## Brief:
Could you reproduce the data below verbatim, starting at the line that contains "How many times" and continuing through the end of the data, with both of those ends included?

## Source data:
###

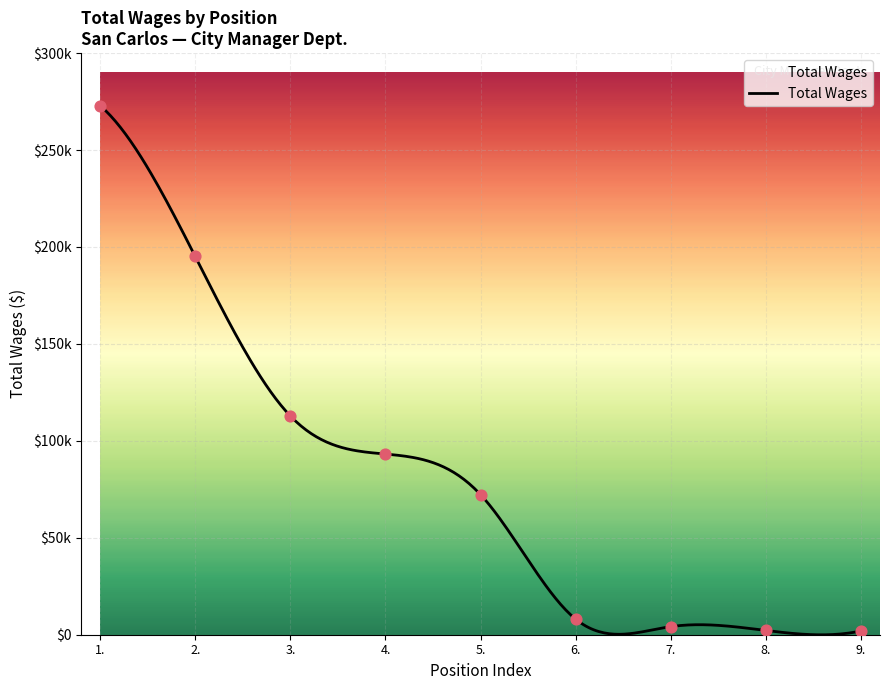

What is the change in value from 1. to 6.?

-264886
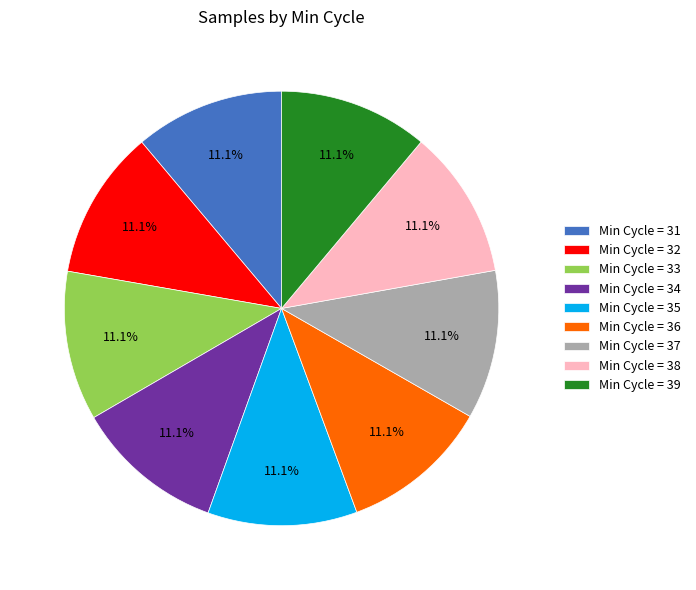

Does any single category account for the majority?

No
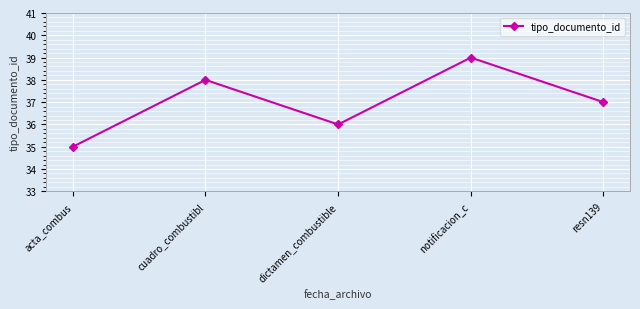

Which label corresponds to the smallest value in the chart?

acta_combus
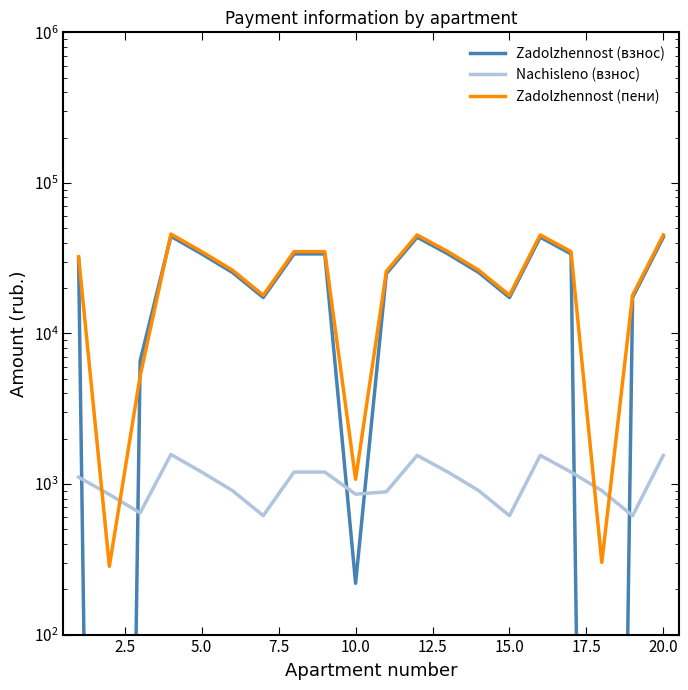

How many times do Zadolzhennost (пени) and Nachisleno (взнос) cross each other?

4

###

## Result for this task:
How many times do Zadolzhennost (пени) and Nachisleno (взнос) cross each other?

4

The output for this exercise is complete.